**PASSAGE FOR REVIEW**
Details:
Director: Tony Richardson Producer: Tony Richardson
Writer: Alan Sillitoe
Cast: Michael Redgrave, Tom Courtenay, Avis Bunnage, Alec McCowen, Topsy Jane
Studio: Woodfall Film Productions (Company) British Lion-Columbia Distributors/Continental Distributing (Distribution)
Year: 1962
Why I DVRed It: This is a film I’ve long wanted to see but never gotten around to it. I first heard of it in 1999 or so, when I was perusing the British Film Institute’s list of the 100 greatest films of the 20th century and being intrigued by the title. Years later, I got into running (although I want to make perfectly clear I’m not one of “those runners,” the kind who wear running clothes all the time and only talk about which trails they prefer and that kind of shit) and became familiar with the sensation of being lonely on long runs. I used to run greater distances than I currently do (a foot injury has sidelined me from runs greater than 3-4 miles for the past two years), and I remember feeling quite lonesome on some of those runs. I’m not the type to feel fueled by the energy of others, and I remember running my first marathon and getting downright depressed when crowds of strangers would cheer for the marathoners like myself. It made me feel that there was something wrong with me, and maybe there is, but at least the title of this film says otherwise!

In actuality, that loneliness is precisely what I’ve loved about running my whole life. It’s also what I love about film. Watching movies is primarily an individual experience, and almost of my TCM movies are watched in isolation. I do, of course, love going to movies and watching movies with my girlfriend, but I don’t need the company to enjoy a film. Solitude and loneliness aren’t always bad words.

**WHAT IS REQUIRED**
Translate this sentence from the film notes above into French: "In actuality, that loneliness is precisely what I’ve loved about running my whole life."

**RECORDS SUPPLIED**
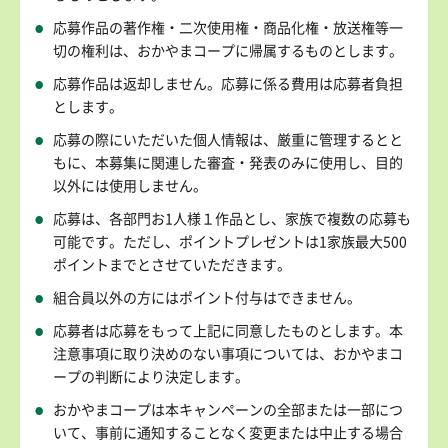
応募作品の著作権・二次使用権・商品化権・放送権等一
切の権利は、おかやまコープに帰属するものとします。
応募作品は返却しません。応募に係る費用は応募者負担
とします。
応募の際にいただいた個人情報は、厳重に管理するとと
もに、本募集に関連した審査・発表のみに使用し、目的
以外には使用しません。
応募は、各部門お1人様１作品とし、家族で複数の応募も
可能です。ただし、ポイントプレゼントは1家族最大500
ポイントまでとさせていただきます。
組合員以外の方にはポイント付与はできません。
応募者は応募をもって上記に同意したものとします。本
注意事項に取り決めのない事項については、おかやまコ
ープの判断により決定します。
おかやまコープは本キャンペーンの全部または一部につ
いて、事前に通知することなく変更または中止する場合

...

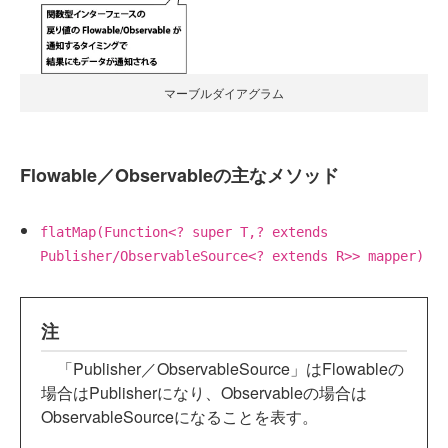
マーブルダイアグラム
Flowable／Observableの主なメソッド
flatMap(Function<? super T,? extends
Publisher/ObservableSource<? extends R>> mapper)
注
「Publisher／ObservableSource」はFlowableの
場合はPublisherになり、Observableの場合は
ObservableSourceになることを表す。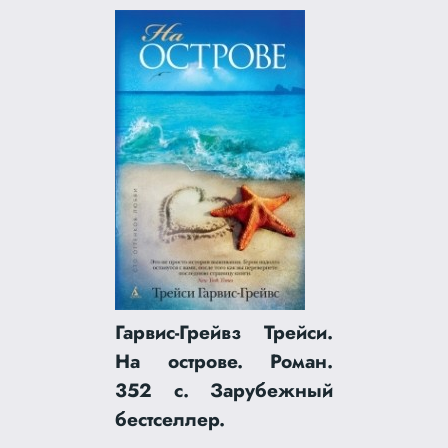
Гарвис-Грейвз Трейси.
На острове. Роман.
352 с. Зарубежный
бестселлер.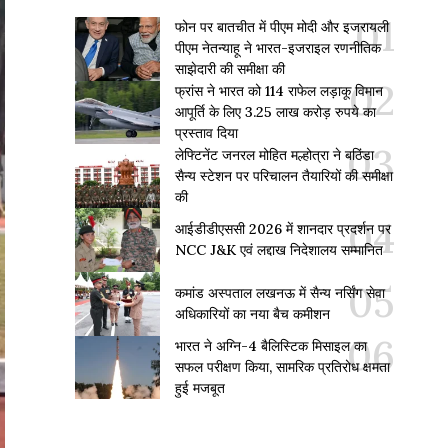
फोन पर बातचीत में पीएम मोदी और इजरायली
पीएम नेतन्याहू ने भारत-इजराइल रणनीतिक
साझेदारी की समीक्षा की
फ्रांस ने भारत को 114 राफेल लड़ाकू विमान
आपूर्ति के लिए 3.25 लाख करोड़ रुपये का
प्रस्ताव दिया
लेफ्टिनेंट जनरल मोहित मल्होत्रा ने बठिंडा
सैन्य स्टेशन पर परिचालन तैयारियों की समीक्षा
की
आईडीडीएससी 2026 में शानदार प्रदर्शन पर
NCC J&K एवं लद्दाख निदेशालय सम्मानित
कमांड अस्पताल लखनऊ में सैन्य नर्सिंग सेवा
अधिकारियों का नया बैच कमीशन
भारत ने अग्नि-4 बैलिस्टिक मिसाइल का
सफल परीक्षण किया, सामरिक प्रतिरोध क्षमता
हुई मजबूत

**COMPLETED EXERCISE**
En réalité, cette solitude est précisément ce que j’ai aimé dans la course à pied toute ma vie.